--- To do ---
Write the listing out again exactly as it stands, with no images.

═════ Data records ═════

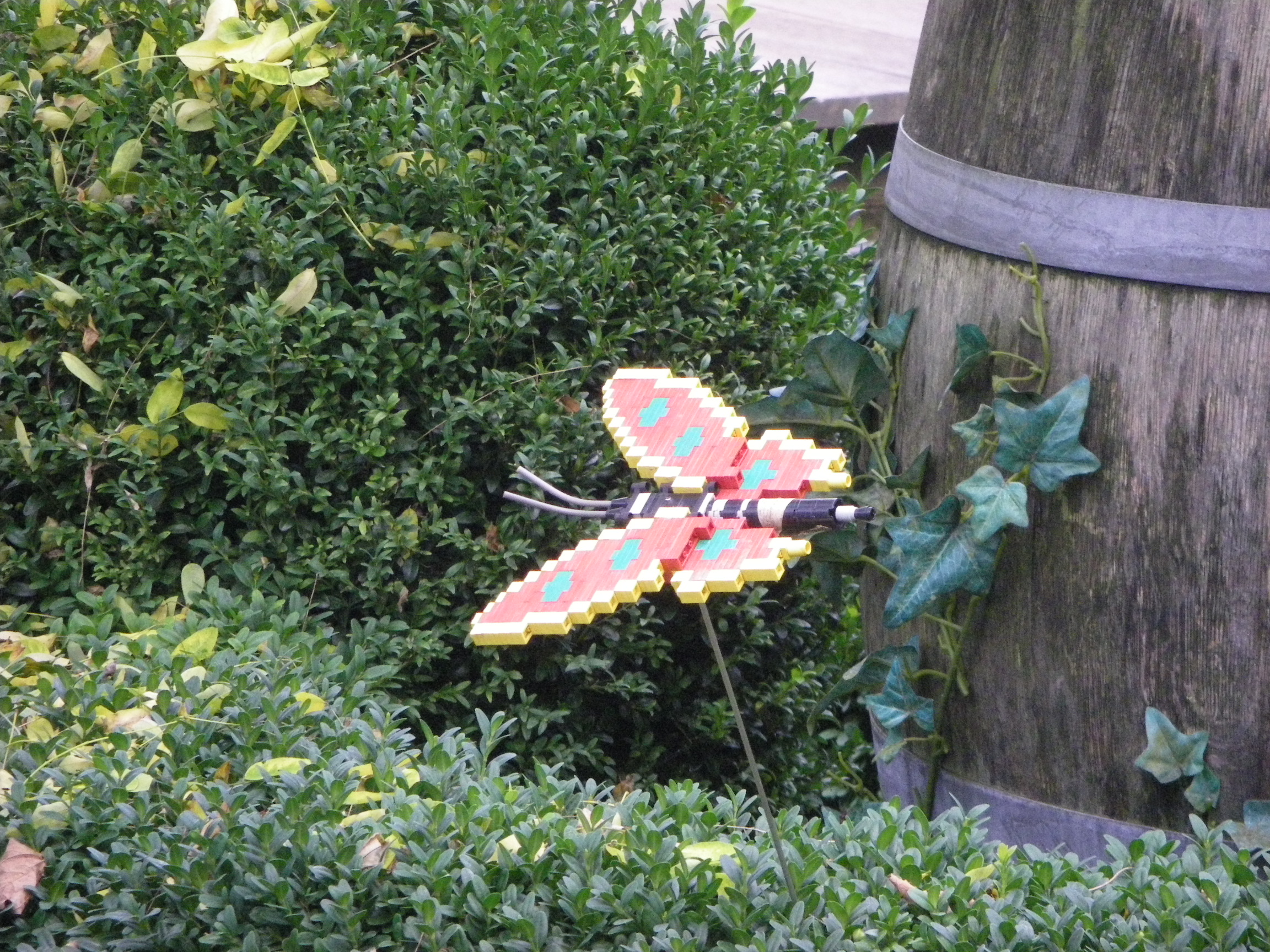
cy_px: 476
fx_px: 9759
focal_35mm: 266
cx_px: 635
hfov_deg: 7.4
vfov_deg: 5.6
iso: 640
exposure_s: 1/250
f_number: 5.4
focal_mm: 44.1
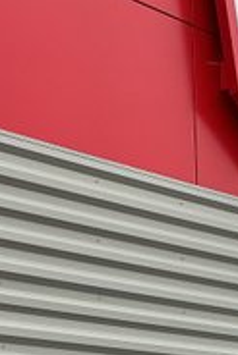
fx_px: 1168
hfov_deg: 11.6
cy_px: 455
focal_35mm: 118
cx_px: 217
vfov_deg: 16.4
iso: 20
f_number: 1.8
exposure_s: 1/239
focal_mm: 3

═════

--- Exercise solution ---
cy_px: 476
fx_px: 9759
focal_35mm: 266
cx_px: 635
hfov_deg: 7.4
vfov_deg: 5.6
iso: 640
exposure_s: 1/250
f_number: 5.4
focal_mm: 44.1
fx_px: 1168
hfov_deg: 11.6
cy_px: 455
focal_35mm: 118
cx_px: 217
vfov_deg: 16.4
iso: 20
f_number: 1.8
exposure_s: 1/239
focal_mm: 3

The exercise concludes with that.